The “dead friend” in my book Letters to a Dead Friend About Zen was a composite of a few people. It was mainly based on one guy who I knew very well, and there was no question of euthanasia in his case. But I wrote and then cut out an ending for the book based on another person who I did not know very well. He was a close friend of a friend of mine. My friend basically euthanized him (her good friend). His sickness got really, really bad and he was obviously not going to make it. She (my friend) had been a nurse and she told me, “I gave him enough drugs to kill a traveling funk band.” I wanted to use that line in my book.

She had the support of her friend’s family, her friend’s wife, and even the man himself who had spoken to her about the possibility when he was in better health. This happened in a country where what my friend did was totally illegal. But since the family approved of it, no one made any legal complaint.

I thought she did the right thing. At some point it’s the most compassionate choice. Of course, you have to be careful because there are times that people recover unexpectedly. 

I don’t know if Buddhism has anything to say about the matter of euthanasia. I have a vague memory of something I read in which the Buddha might have been talking about this in one of the early sutras. But I’m not really sure. I think, in general, Buddhists want to allow death to happen naturally.

My own teacher, when he as 94 years old and in the hospital with a serious illness refused to allow them to do a procedure that was intended to extend his life. He told his doctor, “I will decide when it is time for me to die.” He died the same day. But the situation was such that, even if they had extended his life by a few more days or weeks, it wouldn’t have been a good life.

On the opposite side, one of my aunts had Huntington’s Disease, the same disease that killed my mother. My aunt was older than my mother and developed the disease between five and ten years before my mother did. My immediate family didn’t have a lot of contact with this aunt and for many years we all had assumed she’d died. A few years after my mom died, we were shocked when we heard that my aunt had passed away. She had apparently been kept alive by machines and things for many years, although she was almost completely unresponsive.

My mom’s doctors had talked to my dad about doing things like that for my mother. He refused to do them. He knew she would not have wanted that. Although my mother died of natural causes — she was not euthanized — she could have been kept alive longer if my dad had agreed to those life-prolonging procedures. But my dad knew that it was more compassionate to allow her to die sooner.

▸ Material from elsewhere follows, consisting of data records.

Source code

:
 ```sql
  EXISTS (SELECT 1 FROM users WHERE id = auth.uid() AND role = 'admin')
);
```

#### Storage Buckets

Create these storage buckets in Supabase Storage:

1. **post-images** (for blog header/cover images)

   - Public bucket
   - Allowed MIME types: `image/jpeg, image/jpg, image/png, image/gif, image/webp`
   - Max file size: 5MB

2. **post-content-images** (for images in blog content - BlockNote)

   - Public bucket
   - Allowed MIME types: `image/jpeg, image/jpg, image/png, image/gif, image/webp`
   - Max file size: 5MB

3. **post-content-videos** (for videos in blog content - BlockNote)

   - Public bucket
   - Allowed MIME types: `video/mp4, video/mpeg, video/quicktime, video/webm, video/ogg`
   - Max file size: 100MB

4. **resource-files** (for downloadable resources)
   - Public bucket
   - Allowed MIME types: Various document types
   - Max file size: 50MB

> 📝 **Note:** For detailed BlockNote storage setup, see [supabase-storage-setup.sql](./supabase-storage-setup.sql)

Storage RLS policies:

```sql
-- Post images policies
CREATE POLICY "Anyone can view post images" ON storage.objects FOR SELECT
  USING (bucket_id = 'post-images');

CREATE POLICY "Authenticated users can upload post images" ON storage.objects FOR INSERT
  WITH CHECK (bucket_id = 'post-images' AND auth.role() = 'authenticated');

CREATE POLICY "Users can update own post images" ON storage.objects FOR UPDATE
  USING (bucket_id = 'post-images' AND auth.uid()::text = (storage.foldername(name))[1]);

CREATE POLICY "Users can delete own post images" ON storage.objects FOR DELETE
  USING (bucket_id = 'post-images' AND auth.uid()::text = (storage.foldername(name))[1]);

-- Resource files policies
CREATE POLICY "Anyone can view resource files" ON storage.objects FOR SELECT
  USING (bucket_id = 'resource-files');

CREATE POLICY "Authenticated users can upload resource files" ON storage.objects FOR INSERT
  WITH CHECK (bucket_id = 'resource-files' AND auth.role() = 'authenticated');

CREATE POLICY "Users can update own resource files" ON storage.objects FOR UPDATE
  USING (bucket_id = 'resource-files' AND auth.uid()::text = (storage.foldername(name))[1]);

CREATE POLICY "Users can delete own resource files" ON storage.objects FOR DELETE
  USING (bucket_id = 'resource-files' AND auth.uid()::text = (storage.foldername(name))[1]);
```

When I worked with mentally handicapped adults in Ohio many years ago, most of the population we dealt with had a reasonably good quality of life in spite of their disabilities. But some of the people we worked with were in such terrible condition that it seemed like an act of cruelty to force them to live on. 

As Jim Morrison said, “No one gets out of here alive.” Nobody survives life. We all die. American society seems to have a much harder time with this concept than just about anywhere else in the world. Maybe it’s because we Americans believe in a philosophy of almost pure materialism. We seem to believe life must be extended as long as possible no matter what.

But dying is not always the worst thing that can happen to a person. Often it’s the best option.